ICE Director: Lara's Case 'Compelling' But Broad Reform Needed
Lara was detained by ICE during a sting operation in February 2009 when he and a friend were installing home satellite dishes at homes on Fisher Island, near Miami.
"ICE came and started knocking on the window of our car… they said they needed to see documentation – a residency card," Lara said.
Lara was later released on bond after agreeing to leave the country voluntarily by July 2010.
In the most recent ABC News poll on immigration, 61 percent of Americans said they would support a program giving illegal immigrants now living in the United States the right to live here legally if they pay a fine and meet other requirements. 35 percent say they oppose.
But until such a process takes effect, thousands of cases like Lara's are pending around the country while thousands more wait, detained in ICE centers for deportation.
ICE director John Morton told ABC News the agency is continuing to pursue stringent enforcement programs against all illegal immigrants, placing highest priority on "criminal aliens," or those immigrants with criminal convictions.
But Lara and other students who have been "targeted" by ICE raids say the arrests and deportations are puzzling given what they see as more urgent homeland security priorities. "These are very tough cases, very hard cases where you have people who come here in violation of law – no question about it," said Morton when asked about Lara's detention. "But they also have fairly sensitive or compelling personal circumstances and we just have to deal with these right now on a case by case basis… [until we] come up with something that's a little more across the board thoughtful that deals with these underlying difficulties once and for all," he said.
The agency has deferred – and in a few cases, indefinitely held – deportations for humanitarian reasons or while Congress considers a private bill in an immigrant's name.
But even with a new lease on life in the U.S., Lara and an estimated 65,000 undocumented students who graduate from U.S. high schools each year are still unable to work legally here or chart a clear course for life as an adult.
"It's such a tremendous waste of resources," said immigration lawyer Andres Benach. "These kids are bright, they're ambitious… and to leave these kids out in the cold the minute they graduate from high school just doesn't seem like good public policy."
Allies For Undocumented "Dreamers" In Congress
Congresswoman Corrine Brown, D-Fla., a co-sponsor of the bill, told ABC News, the plight of undocumented college students first resonated with her when she met Lara and a group of his friends last year.
Brown drafted a private bill to grant Lara legal residency status, and while it's unlikely the bill will be passed, a legislative aide says, it may lend special treatment to Lara's case.
"I am extremely hopeful that the private bill I introduced will assist in 'staying' Walter Lara's deportation," Brown said in June.
"Clearly, Mr.

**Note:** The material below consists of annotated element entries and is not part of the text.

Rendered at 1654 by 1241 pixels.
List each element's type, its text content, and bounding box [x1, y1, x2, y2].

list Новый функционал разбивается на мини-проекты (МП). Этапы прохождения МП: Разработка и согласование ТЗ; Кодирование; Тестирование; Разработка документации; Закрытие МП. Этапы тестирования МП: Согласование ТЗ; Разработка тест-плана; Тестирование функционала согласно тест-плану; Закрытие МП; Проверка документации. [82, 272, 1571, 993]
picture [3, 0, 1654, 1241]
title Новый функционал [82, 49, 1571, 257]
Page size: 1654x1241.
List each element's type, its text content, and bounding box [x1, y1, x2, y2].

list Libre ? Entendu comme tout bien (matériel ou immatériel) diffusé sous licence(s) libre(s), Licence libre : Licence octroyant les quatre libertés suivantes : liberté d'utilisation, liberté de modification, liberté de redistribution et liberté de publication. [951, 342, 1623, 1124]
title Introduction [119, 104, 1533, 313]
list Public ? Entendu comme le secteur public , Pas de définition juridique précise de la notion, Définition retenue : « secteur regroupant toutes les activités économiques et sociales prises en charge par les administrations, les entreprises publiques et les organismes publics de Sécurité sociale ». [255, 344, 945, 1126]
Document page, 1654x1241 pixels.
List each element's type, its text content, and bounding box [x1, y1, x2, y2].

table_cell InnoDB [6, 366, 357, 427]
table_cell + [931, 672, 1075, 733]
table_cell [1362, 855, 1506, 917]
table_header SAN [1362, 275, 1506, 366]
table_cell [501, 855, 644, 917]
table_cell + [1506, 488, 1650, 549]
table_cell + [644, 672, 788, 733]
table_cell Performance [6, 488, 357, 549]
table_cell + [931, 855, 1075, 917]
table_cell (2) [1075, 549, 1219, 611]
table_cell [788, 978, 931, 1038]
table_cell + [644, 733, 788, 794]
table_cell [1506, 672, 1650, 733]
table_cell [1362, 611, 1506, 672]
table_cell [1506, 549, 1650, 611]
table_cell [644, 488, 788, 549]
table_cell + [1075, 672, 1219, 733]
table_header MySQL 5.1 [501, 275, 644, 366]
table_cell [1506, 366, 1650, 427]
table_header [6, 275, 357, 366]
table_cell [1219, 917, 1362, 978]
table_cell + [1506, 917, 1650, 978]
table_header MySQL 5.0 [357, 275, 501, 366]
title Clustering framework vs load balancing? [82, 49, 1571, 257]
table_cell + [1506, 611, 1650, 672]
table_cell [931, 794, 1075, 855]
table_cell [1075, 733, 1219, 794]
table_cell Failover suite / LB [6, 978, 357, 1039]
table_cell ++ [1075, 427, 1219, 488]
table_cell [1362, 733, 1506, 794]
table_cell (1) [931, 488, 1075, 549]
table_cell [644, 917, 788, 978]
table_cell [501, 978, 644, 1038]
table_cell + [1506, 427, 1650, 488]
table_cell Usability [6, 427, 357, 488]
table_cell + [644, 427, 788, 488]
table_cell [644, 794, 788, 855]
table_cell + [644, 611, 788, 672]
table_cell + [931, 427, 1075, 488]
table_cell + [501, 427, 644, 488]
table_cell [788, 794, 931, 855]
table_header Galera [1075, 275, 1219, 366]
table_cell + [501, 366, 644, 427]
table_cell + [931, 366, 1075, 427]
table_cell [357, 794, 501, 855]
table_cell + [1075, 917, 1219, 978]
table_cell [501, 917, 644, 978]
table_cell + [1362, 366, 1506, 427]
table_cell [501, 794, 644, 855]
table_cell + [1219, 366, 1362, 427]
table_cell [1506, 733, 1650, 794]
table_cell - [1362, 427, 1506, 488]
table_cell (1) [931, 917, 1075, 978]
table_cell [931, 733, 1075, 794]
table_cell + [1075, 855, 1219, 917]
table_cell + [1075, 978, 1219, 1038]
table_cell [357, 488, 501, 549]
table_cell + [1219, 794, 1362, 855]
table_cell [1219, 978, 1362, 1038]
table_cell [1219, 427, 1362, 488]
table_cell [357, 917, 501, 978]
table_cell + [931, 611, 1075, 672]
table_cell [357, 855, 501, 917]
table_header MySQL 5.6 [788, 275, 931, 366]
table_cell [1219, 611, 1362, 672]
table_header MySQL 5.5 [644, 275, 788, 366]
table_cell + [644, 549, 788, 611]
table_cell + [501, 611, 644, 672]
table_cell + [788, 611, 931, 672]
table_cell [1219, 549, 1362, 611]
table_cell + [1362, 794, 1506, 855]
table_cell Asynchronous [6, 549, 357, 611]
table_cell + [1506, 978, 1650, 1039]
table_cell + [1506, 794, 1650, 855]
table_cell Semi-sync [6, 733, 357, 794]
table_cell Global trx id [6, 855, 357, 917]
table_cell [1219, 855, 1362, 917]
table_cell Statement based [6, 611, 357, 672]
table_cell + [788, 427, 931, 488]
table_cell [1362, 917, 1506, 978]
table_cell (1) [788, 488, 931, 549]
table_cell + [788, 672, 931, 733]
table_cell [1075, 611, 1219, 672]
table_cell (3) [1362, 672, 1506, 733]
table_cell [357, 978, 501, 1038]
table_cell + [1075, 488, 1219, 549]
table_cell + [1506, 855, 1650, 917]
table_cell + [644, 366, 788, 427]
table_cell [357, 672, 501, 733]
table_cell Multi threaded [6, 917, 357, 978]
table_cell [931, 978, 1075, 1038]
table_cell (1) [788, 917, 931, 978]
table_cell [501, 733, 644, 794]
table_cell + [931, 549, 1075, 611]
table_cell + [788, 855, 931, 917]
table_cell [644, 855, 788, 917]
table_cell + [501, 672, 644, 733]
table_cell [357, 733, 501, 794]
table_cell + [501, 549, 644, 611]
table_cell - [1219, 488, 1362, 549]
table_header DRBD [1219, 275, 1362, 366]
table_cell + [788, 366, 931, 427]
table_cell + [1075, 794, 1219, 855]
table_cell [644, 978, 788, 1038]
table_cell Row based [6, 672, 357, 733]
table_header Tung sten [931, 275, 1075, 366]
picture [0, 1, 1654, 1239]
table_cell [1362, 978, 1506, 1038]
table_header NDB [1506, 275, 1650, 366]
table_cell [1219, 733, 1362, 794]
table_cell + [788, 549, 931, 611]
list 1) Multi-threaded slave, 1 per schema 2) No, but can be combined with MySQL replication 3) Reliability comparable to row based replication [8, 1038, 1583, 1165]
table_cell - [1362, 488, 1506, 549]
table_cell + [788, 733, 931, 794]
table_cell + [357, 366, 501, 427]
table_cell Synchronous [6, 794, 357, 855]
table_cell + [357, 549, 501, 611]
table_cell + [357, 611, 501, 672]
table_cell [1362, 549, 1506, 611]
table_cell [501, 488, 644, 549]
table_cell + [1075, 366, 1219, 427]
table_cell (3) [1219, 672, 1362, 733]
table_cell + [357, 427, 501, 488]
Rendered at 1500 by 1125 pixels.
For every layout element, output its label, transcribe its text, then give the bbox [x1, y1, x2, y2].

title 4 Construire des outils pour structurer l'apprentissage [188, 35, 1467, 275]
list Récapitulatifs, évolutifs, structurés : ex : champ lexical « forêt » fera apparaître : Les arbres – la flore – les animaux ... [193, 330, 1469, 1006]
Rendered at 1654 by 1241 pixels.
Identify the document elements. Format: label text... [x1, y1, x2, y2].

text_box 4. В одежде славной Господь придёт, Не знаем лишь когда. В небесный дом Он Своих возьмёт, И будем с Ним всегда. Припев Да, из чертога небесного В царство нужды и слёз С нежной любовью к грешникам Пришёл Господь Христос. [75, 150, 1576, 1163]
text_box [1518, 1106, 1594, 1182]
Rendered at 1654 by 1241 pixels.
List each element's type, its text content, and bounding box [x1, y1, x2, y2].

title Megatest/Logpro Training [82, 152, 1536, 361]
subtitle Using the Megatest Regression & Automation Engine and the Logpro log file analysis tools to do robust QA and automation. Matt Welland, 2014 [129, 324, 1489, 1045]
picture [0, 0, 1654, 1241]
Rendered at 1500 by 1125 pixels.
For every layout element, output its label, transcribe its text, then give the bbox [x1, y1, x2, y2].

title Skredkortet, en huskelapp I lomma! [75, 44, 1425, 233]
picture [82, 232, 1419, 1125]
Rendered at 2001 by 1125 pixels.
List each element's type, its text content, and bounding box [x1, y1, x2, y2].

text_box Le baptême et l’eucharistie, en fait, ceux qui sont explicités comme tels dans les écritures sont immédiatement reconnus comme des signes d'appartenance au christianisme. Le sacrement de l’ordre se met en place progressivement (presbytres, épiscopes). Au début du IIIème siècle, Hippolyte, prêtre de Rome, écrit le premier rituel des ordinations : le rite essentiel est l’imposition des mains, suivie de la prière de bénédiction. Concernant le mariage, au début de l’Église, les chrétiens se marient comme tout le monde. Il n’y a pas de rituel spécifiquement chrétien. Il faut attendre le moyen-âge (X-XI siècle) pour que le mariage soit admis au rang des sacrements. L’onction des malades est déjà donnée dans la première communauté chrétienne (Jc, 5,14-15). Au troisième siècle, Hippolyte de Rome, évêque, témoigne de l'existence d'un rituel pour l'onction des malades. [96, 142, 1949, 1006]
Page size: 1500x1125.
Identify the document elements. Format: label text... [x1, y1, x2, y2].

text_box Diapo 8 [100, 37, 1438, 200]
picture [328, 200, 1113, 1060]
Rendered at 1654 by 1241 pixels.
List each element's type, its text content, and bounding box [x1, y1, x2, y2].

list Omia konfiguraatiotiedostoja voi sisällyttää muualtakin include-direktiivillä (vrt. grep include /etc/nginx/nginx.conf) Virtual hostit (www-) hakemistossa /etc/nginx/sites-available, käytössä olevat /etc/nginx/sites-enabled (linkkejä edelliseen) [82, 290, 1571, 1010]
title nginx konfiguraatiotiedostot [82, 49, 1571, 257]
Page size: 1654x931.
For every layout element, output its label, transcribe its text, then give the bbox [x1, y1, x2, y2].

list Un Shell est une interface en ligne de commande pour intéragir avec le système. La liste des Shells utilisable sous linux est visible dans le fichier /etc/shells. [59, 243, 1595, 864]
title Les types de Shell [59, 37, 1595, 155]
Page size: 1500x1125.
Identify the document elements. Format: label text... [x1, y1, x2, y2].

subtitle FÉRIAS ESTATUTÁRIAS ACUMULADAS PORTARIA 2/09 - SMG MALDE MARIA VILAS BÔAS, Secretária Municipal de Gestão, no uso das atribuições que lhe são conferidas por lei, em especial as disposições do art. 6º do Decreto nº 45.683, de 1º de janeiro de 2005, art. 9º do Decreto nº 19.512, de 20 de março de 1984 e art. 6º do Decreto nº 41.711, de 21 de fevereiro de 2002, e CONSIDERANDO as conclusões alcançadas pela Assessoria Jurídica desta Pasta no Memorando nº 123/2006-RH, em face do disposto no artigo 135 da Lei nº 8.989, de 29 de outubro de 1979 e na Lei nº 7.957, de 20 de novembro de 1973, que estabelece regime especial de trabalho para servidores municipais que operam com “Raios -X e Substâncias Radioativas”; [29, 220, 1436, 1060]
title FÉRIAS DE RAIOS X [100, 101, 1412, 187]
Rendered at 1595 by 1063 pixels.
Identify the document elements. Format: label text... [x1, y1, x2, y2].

Lara is a hard working, studious young man, who would like nothing more than to be given the chance to remain in the United States and become a productive member of our country."
Immigration opponents say people like Lara who broke the law – even if it was the parents' doing – should not receive favored treatment but be deported.
As the deadline for his departure in July 2010 looms, Lara is hopeful he'll get another deferral or, better yet, Congress will pass comprehensive immigration reform.
If that doesn't happen?
"Walter is not going to stay in violation of a removal order – that's what it would be come at that point. Walter will honor the law," Benach said. He'll return home to Argentina "if that's what's demanded of him."